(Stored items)
────────────────────

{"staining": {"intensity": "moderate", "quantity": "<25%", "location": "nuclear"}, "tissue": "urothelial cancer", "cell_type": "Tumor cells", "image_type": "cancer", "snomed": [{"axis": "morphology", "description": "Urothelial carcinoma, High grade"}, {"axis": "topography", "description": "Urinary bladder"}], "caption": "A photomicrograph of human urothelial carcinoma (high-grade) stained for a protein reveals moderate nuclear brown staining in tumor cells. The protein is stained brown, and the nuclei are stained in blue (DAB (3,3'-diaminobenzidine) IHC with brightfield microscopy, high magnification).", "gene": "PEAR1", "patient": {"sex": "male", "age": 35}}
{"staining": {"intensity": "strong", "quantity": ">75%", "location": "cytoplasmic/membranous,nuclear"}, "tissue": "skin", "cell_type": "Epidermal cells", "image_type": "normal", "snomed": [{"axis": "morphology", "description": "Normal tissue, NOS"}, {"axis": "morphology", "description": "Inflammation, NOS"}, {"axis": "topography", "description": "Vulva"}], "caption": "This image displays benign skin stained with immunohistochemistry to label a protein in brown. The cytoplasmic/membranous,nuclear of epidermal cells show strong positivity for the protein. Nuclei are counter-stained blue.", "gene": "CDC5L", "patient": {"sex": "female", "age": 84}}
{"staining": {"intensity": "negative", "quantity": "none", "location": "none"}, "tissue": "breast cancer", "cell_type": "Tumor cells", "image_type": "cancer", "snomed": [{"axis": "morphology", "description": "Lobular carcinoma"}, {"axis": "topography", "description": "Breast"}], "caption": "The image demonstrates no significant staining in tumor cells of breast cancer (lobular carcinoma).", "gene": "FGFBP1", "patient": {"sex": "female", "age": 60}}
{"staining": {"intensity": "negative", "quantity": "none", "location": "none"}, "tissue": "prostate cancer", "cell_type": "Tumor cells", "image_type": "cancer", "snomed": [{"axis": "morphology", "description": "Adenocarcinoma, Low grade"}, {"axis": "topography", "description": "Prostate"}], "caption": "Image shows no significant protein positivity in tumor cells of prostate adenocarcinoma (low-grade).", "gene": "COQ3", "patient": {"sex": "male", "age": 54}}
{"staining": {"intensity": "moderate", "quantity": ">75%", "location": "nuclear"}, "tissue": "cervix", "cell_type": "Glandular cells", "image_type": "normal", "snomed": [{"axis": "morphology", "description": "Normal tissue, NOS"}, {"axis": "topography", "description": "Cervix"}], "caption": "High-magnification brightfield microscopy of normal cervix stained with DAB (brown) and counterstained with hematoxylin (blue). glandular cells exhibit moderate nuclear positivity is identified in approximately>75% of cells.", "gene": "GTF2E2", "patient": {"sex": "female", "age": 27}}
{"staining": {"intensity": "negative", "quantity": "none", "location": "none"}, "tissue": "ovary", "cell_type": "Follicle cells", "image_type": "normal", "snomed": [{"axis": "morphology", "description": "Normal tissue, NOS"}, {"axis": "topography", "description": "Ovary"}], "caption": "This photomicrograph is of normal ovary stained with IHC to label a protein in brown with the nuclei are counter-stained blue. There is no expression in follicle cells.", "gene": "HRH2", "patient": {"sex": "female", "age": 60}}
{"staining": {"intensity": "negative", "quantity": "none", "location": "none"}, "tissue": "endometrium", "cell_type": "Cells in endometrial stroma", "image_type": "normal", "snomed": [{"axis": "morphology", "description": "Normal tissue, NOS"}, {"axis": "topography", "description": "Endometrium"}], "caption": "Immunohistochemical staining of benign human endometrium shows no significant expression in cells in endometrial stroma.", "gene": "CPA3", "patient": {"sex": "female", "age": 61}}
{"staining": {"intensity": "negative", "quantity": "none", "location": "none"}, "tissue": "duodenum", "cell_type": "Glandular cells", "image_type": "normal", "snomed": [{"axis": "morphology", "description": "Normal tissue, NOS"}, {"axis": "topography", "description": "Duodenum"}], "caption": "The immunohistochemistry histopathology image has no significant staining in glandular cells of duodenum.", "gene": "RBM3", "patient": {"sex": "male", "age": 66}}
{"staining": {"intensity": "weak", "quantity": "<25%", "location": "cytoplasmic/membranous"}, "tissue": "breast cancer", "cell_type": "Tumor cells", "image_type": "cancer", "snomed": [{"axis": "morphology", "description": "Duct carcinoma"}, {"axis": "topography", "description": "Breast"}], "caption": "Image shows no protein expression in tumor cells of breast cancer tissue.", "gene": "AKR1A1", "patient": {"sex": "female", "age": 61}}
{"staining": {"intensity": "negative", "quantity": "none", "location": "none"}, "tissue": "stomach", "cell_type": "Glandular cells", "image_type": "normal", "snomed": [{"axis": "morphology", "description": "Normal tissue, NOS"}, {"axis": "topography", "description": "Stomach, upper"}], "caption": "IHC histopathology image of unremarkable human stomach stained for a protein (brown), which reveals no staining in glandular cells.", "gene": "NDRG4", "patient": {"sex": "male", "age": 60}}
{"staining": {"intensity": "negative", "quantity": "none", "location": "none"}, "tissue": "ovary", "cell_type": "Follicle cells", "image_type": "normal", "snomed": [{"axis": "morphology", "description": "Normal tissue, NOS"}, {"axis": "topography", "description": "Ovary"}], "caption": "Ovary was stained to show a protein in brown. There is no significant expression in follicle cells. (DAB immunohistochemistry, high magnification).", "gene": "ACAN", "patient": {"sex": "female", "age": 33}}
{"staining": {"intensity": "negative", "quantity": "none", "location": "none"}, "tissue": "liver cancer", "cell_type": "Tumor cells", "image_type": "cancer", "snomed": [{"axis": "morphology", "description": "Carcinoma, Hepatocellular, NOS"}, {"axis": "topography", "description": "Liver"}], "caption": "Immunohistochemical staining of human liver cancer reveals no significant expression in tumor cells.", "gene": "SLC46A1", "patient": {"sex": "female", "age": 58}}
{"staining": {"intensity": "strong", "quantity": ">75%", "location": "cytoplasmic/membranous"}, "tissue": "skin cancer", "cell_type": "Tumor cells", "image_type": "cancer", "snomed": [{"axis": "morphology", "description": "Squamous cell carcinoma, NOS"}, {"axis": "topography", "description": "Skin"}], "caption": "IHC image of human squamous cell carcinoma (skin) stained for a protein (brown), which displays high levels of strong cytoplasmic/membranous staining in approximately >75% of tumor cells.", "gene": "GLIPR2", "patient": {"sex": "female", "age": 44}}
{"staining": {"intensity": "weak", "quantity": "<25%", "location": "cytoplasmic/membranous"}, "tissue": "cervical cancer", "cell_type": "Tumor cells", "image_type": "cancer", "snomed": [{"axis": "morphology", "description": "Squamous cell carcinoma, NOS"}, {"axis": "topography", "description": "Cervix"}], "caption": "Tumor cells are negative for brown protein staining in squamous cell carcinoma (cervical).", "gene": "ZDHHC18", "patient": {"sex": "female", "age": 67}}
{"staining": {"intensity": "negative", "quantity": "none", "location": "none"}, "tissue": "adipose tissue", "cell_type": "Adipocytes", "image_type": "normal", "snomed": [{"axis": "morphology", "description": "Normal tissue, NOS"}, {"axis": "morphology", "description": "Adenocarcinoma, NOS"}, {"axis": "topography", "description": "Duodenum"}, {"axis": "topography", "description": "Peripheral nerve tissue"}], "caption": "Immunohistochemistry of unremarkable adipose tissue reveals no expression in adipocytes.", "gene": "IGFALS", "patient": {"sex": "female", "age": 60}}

────────────────────

Work request: All of the data above needs to be written out again, exactly.

Answer box:
{"staining": {"intensity": "moderate", "quantity": "<25%", "location": "nuclear"}, "tissue": "urothelial cancer", "cell_type": "Tumor cells", "image_type": "cancer", "snomed": [{"axis": "morphology", "description": "Urothelial carcinoma, High grade"}, {"axis": "topography", "description": "Urinary bladder"}], "caption": "A photomicrograph of human urothelial carcinoma (high-grade) stained for a protein reveals moderate nuclear brown staining in tumor cells. The protein is stained brown, and the nuclei are stained in blue (DAB (3,3'-diaminobenzidine) IHC with brightfield microscopy, high magnification).", "gene": "PEAR1", "patient": {"sex": "male", "age": 35}}
{"staining": {"intensity": "strong", "quantity": ">75%", "location": "cytoplasmic/membranous,nuclear"}, "tissue": "skin", "cell_type": "Epidermal cells", "image_type": "normal", "snomed": [{"axis": "morphology", "description": "Normal tissue, NOS"}, {"axis": "morphology", "description": "Inflammation, NOS"}, {"axis": "topography", "description": "Vulva"}], "caption": "This image displays benign skin stained with immunohistochemistry to label a protein in brown. The cytoplasmic/membranous,nuclear of epidermal cells show strong positivity for the protein. Nuclei are counter-stained blue.", "gene": "CDC5L", "patient": {"sex": "female", "age": 84}}
{"staining": {"intensity": "negative", "quantity": "none", "location": "none"}, "tissue": "breast cancer", "cell_type": "Tumor cells", "image_type": "cancer", "snomed": [{"axis": "morphology", "description": "Lobular carcinoma"}, {"axis": "topography", "description": "Breast"}], "caption": "The image demonstrates no significant staining in tumor cells of breast cancer (lobular carcinoma).", "gene": "FGFBP1", "patient": {"sex": "female", "age": 60}}
{"staining": {"intensity": "negative", "quantity": "none", "location": "none"}, "tissue": "prostate cancer", "cell_type": "Tumor cells", "image_type": "cancer", "snomed": [{"axis": "morphology", "description": "Adenocarcinoma, Low grade"}, {"axis": "topography", "description": "Prostate"}], "caption": "Image shows no significant protein positivity in tumor cells of prostate adenocarcinoma (low-grade).", "gene": "COQ3", "patient": {"sex": "male", "age": 54}}
{"staining": {"intensity": "moderate", "quantity": ">75%", "location": "nuclear"}, "tissue": "cervix", "cell_type": "Glandular cells", "image_type": "normal", "snomed": [{"axis": "morphology", "description": "Normal tissue, NOS"}, {"axis": "topography", "description": "Cervix"}], "caption": "High-magnification brightfield microscopy of normal cervix stained with DAB (brown) and counterstained with hematoxylin (blue). glandular cells exhibit moderate nuclear positivity is identified in approximately>75% of cells.", "gene": "GTF2E2", "patient": {"sex": "female", "age": 27}}
{"staining": {"intensity": "negative", "quantity": "none", "location": "none"}, "tissue": "ovary", "cell_type": "Follicle cells", "image_type": "normal", "snomed": [{"axis": "morphology", "description": "Normal tissue, NOS"}, {"axis": "topography", "description": "Ovary"}], "caption": "This photomicrograph is of normal ovary stained with IHC to label a protein in brown with the nuclei are counter-stained blue. There is no expression in follicle cells.", "gene": "HRH2", "patient": {"sex": "female", "age": 60}}
{"staining": {"intensity": "negative", "quantity": "none", "location": "none"}, "tissue": "endometrium", "cell_type": "Cells in endometrial stroma", "image_type": "normal", "snomed": [{"axis": "morphology", "description": "Normal tissue, NOS"}, {"axis": "topography", "description": "Endometrium"}], "caption": "Immunohistochemical staining of benign human endometrium shows no significant expression in cells in endometrial stroma.", "gene": "CPA3", "patient": {"sex": "female", "age": 61}}
{"staining": {"intensity": "negative", "quantity": "none", "location": "none"}, "tissue": "duodenum", "cell_type": "Glandular cells", "image_type": "normal", "snomed": [{"axis": "morphology", "description": "Normal tissue, NOS"}, {"axis": "topography", "description": "Duodenum"}], "caption": "The immunohistochemistry histopathology image has no significant staining in glandular cells of duodenum.", "gene": "RBM3", "patient": {"sex": "male", "age": 66}}
{"staining": {"intensity": "weak", "quantity": "<25%", "location": "cytoplasmic/membranous"}, "tissue": "breast cancer", "cell_type": "Tumor cells", "image_type": "cancer", "snomed": [{"axis": "morphology", "description": "Duct carcinoma"}, {"axis": "topography", "description": "Breast"}], "caption": "Image shows no protein expression in tumor cells of breast cancer tissue.", "gene": "AKR1A1", "patient": {"sex": "female", "age": 61}}
{"staining": {"intensity": "negative", "quantity": "none", "location": "none"}, "tissue": "stomach", "cell_type": "Glandular cells", "image_type": "normal", "snomed": [{"axis": "morphology", "description": "Normal tissue, NOS"}, {"axis": "topography", "description": "Stomach, upper"}], "caption": "IHC histopathology image of unremarkable human stomach stained for a protein (brown), which reveals no staining in glandular cells.", "gene": "NDRG4", "patient": {"sex": "male", "age": 60}}
{"staining": {"intensity": "negative", "quantity": "none", "location": "none"}, "tissue": "ovary", "cell_type": "Follicle cells", "image_type": "normal", "snomed": [{"axis": "morphology", "description": "Normal tissue, NOS"}, {"axis": "topography", "description": "Ovary"}], "caption": "Ovary was stained to show a protein in brown. There is no significant expression in follicle cells. (DAB immunohistochemistry, high magnification).", "gene": "ACAN", "patient": {"sex": "female", "age": 33}}
{"staining": {"intensity": "negative", "quantity": "none", "location": "none"}, "tissue": "liver cancer", "cell_type": "Tumor cells", "image_type": "cancer", "snomed": [{"axis": "morphology", "description": "Carcinoma, Hepatocellular, NOS"}, {"axis": "topography", "description": "Liver"}], "caption": "Immunohistochemical staining of human liver cancer reveals no significant expression in tumor cells.", "gene": "SLC46A1", "patient": {"sex": "female", "age": 58}}
{"staining": {"intensity": "strong", "quantity": ">75%", "location": "cytoplasmic/membranous"}, "tissue": "skin cancer", "cell_type": "Tumor cells", "image_type": "cancer", "snomed": [{"axis": "morphology", "description": "Squamous cell carcinoma, NOS"}, {"axis": "topography", "description": "Skin"}], "caption": "IHC image of human squamous cell carcinoma (skin) stained for a protein (brown), which displays high levels of strong cytoplasmic/membranous staining in approximately >75% of tumor cells.", "gene": "GLIPR2", "patient": {"sex": "female", "age": 44}}
{"staining": {"intensity": "weak", "quantity": "<25%", "location": "cytoplasmic/membranous"}, "tissue": "cervical cancer", "cell_type": "Tumor cells", "image_type": "cancer", "snomed": [{"axis": "morphology", "description": "Squamous cell carcinoma, NOS"}, {"axis": "topography", "description": "Cervix"}], "caption": "Tumor cells are negative for brown protein staining in squamous cell carcinoma (cervical).", "gene": "ZDHHC18", "patient": {"sex": "female", "age": 67}}
{"staining": {"intensity": "negative", "quantity": "none", "location": "none"}, "tissue": "adipose tissue", "cell_type": "Adipocytes", "image_type": "normal", "snomed": [{"axis": "morphology", "description": "Normal tissue, NOS"}, {"axis": "morphology", "description": "Adenocarcinoma, NOS"}, {"axis": "topography", "description": "Duodenum"}, {"axis": "topography", "description": "Peripheral nerve tissue"}], "caption": "Immunohistochemistry of unremarkable adipose tissue reveals no expression in adipocytes.", "gene": "IGFALS", "patient": {"sex": "female", "age": 60}}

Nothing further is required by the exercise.